* _PROVIDED PASSAGE_:
########
We grabbed a lunch of pizza and falafel in Gush Etzion and headed for Hebron and Maarat Hamachpela, the Cave of the Patriarchs, and truly one of the holiest sites in Jewish tradition.

I don’t know what I expected of the area we drove through between Bethlehem and Hebron, but the drive was not that much different than between any other towns we moved through in Israel.
Hebron is a town known for having a “challenging situation” between Jews and Arabs. The primary Jewish settlement, which is Kiryat Arba. Gershon had many friends an connections in the area, this being a particularly important location for people involved in active settlement, and he would have been delighted to give us a proper tour, but our goal in coming to Hebron was the “Tomb of the Patriarchs.”

This is the site which, according to Jewish tradition, Abraham purchased to bury Sarah because he knew that it was the cave in which Adam and Eve were buried. Abraham was also buried there, as were Isaac and Rebecca and Jacob and Leah (and, according to legend, the head of Esau, but that’s a whole story unto itself).  The incredible building that was built over this site was erected by Herod during the Roman era and has remained in use throughout the different rulers of the land. It has served as a synagogue, a church, a mosque.

Here’s a concise explanation for JewishVirtualLibrary.org:

This uniquely impressive building is the only one that stands intact and still fulfills its original function after thousands of years. Foreign conquerors and invaders used the site for their own purposes, depending on their religious orientation: the Byzantines and Crusaders transformed it into a church and the Muslims rendered it a mosque. About 700 years ago, the Muslim Mamelukes conquered Hebron, declared the structure a mosque and forbade entry to Jews, who were not allowed past the seventh step on a staircase outside the building.
########
* _Records from a collection_:
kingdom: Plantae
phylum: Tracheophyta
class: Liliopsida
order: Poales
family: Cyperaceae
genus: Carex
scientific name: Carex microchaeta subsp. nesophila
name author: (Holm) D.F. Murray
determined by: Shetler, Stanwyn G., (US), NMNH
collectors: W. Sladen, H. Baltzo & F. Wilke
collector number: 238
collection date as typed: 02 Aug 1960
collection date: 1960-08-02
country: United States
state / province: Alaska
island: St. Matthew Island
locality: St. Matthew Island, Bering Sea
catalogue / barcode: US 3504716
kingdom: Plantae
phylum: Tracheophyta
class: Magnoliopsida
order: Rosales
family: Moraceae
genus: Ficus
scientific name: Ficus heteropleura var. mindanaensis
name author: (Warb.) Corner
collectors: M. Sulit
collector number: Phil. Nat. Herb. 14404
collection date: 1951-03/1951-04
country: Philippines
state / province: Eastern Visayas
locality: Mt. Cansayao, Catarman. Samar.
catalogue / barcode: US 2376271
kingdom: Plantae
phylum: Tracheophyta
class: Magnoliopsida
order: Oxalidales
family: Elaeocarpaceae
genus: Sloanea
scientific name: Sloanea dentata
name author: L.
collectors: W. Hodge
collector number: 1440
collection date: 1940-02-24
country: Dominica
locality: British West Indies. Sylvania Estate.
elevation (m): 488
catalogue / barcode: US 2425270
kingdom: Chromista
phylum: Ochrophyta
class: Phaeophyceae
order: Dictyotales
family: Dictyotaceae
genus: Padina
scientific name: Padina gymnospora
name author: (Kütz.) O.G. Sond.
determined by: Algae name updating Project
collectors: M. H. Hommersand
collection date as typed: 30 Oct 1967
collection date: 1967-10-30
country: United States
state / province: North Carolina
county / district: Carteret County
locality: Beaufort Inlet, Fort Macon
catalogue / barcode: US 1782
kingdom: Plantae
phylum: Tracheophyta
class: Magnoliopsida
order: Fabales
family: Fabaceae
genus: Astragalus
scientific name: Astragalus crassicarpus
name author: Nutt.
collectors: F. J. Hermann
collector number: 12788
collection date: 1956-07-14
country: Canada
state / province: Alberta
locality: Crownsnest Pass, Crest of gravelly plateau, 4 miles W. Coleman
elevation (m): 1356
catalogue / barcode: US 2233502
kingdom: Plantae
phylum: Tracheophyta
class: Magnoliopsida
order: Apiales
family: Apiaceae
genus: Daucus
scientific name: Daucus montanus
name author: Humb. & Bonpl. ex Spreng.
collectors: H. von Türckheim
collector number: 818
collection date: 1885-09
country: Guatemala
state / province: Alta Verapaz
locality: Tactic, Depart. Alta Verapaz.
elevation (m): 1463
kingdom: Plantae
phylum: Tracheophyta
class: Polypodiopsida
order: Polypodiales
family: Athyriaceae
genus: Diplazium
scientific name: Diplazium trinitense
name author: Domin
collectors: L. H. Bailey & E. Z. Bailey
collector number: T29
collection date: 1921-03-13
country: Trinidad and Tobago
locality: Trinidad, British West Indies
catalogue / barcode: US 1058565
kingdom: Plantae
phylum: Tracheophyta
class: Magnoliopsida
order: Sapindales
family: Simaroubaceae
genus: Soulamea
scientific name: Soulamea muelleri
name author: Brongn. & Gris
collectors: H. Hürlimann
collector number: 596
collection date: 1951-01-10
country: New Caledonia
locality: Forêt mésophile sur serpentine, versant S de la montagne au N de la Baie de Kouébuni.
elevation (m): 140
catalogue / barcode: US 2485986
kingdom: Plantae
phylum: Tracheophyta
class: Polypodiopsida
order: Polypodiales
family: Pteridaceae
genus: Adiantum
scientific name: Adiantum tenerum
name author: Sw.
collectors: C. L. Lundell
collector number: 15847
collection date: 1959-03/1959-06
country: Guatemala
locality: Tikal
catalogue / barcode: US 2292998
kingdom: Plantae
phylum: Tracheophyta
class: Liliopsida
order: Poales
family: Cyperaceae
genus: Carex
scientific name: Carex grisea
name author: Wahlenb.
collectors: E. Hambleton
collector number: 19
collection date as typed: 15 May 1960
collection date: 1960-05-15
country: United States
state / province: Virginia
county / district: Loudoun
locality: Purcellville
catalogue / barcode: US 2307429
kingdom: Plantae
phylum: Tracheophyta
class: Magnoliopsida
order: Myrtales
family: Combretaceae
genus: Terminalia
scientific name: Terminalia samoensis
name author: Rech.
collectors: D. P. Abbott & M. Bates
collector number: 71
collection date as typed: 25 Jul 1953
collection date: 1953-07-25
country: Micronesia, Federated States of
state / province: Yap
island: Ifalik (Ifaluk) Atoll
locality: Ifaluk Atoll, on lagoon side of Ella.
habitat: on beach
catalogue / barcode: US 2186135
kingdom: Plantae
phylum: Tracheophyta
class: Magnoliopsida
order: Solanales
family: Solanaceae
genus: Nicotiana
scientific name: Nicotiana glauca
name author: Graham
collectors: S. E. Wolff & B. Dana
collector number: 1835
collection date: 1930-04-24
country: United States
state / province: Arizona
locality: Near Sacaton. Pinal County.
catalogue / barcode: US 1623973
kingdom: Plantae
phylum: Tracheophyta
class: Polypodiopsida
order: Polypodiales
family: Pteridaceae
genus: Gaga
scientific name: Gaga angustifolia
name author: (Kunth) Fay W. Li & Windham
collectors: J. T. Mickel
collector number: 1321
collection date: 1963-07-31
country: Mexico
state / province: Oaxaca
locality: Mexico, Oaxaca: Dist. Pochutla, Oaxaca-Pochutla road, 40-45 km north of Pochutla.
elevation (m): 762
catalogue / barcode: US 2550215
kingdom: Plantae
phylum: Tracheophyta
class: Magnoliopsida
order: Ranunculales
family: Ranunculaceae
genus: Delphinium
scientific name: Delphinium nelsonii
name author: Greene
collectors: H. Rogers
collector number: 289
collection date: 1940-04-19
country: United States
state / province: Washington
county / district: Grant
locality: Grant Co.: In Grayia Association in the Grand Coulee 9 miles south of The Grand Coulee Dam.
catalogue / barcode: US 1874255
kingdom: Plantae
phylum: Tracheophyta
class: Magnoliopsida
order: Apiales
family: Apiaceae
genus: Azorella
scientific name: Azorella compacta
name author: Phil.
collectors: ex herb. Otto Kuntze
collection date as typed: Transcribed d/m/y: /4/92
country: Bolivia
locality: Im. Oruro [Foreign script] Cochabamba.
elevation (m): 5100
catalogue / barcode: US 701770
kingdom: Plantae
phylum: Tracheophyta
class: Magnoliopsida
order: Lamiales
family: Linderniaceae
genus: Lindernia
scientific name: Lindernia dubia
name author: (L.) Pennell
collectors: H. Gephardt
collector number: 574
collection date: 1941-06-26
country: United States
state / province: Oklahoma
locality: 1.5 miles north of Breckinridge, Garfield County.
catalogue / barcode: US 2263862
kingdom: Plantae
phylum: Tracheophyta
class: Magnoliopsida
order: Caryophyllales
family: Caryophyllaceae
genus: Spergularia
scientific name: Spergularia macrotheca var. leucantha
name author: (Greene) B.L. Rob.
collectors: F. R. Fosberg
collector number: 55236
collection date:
########
* _PROBLEM 1_:
According to the Hebron passage, who erected the building over the cave site, and in what era?
* _PROBLEM 2_:
For each statement, say whether it agrees with the Hebron passage, and quote the words that decide it. (a) Jews were not permitted beyond the seventh step of a staircase outside the building. (b) The Byzantines made the site into a mosque. (c) The group ate lunch in Bethlehem.
* _PROBLEM 3_:
Echo the part of the Hebron passage between "I don’t know" and "through in Israel.", inclusive.
Nothing in the listing is needed here.

* _TASK OUTPUT 1_:
Herod erected it during the Roman era.

* _TASK OUTPUT 2_:
(a) Yes: "who were not allowed past the seventh step on a staircase outside the building"
(b) No: "the Byzantines and Crusaders transformed it into a church"
(c) No: "We grabbed a lunch of pizza and falafel in Gush Etzion"

* _TASK OUTPUT 3_:
I don’t know what I expected of the area we drove through between Bethlehem and Hebron, but the drive was not that much different than between any other towns we moved through in Israel.